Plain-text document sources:

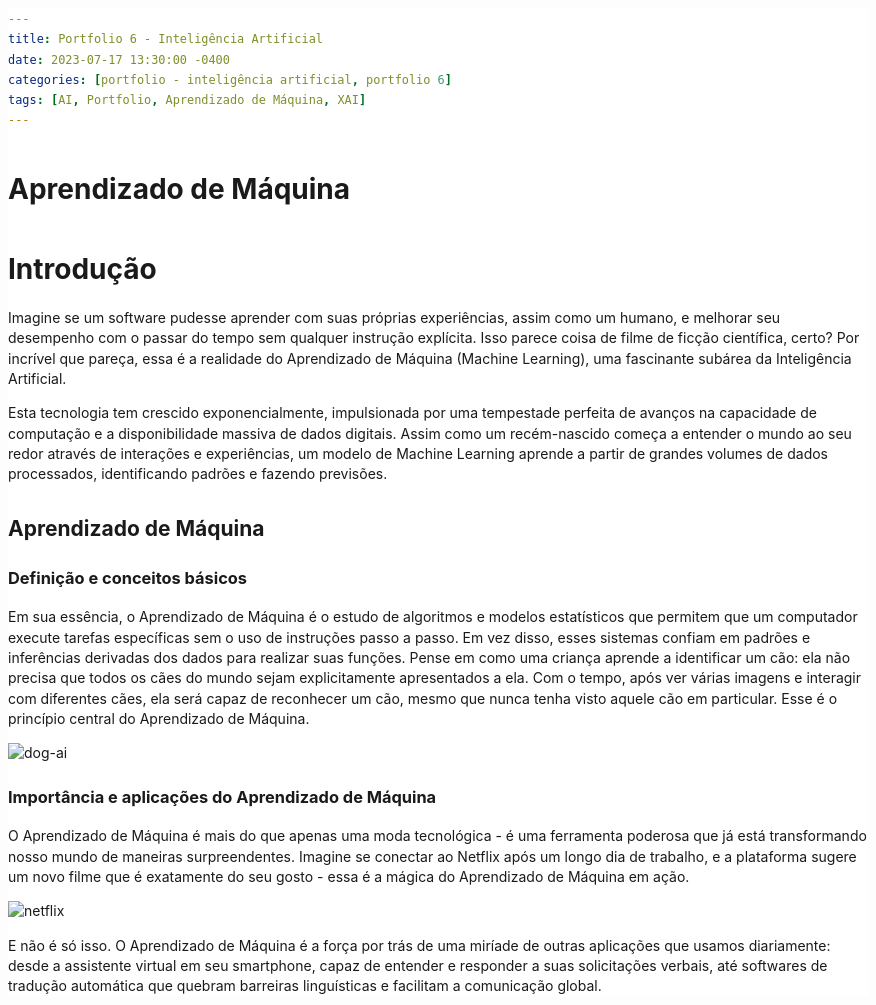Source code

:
 ```yaml
---
title: Portfolio 6 - Inteligência Artificial
date: 2023-07-17 13:30:00 -0400 
categories: [portfolio - inteligência artificial, portfolio 6]
tags: [AI, Portfolio, Aprendizado de Máquina, XAI]
---
```


# Aprendizado de Máquina

# Introdução

Imagine se um software pudesse aprender com suas próprias experiências, assim como um humano, e melhorar seu desempenho com o passar do tempo sem qualquer instrução explícita. Isso parece coisa de filme de ficção científica, certo? Por incrível que pareça, essa é a realidade do Aprendizado de Máquina (Machine Learning), uma fascinante subárea da Inteligência Artificial.

Esta tecnologia tem crescido exponencialmente, impulsionada por uma tempestade perfeita de avanços na capacidade de computação e a disponibilidade massiva de dados digitais. Assim como um recém-nascido começa a entender o mundo ao seu redor através de interações e experiências, um modelo de Machine Learning aprende a partir de grandes volumes de dados processados, identificando padrões e fazendo previsões.

## Aprendizado de Máquina

### Definição e conceitos básicos

Em sua essência, o Aprendizado de Máquina é o estudo de algoritmos e modelos estatísticos que permitem que um computador execute tarefas específicas sem o uso de instruções passo a passo. Em vez disso, esses sistemas confiam em padrões e inferências derivadas dos dados para realizar suas funções. Pense em como uma criança aprende a identificar um cão: ela não precisa que todos os cães do mundo sejam explicitamente apresentados a ela. Com o tempo, após ver várias imagens e interagir com diferentes cães, ela será capaz de reconhecer um cão, mesmo que nunca tenha visto aquele cão em particular. Esse é o princípio central do Aprendizado de Máquina.


![dog-ai](../../assets/images/dog-ai.png)
### Importância e aplicações do Aprendizado de Máquina

O Aprendizado de Máquina é mais do que apenas uma moda tecnológica - é uma ferramenta poderosa que já está transformando nosso mundo de maneiras surpreendentes. Imagine se conectar ao Netflix após um longo dia de trabalho, e a plataforma sugere um novo filme que é exatamente do seu gosto - essa é a mágica do Aprendizado de Máquina em ação.


![netflix](../../assets/images/netflix.png)

E não é só isso. O Aprendizado de Máquina é a força por trás de uma miríade de outras aplicações que usamos diariamente: desde a assistente virtual em seu smartphone, capaz de entender e responder a suas solicitações verbais, até softwares de tradução automática que quebram barreiras linguísticas e facilitam a comunicação global.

**EXERCISE**
Transcribe, exactly and without additions, the lines of the records above, beginning with the line that contains "# Introdução" and ending with the line that contains "Imagine se um", both included.

**TASK OUTPUT**
# Introdução

Imagine se um software pudesse aprender com suas próprias experiências, assim como um humano, e melhorar seu desempenho com o passar do tempo sem qualquer instrução explícita. Isso parece coisa de filme de ficção científica, certo? Por incrível que pareça, essa é a realidade do Aprendizado de Máquina (Machine Learning), uma fascinante subárea da Inteligência Artificial.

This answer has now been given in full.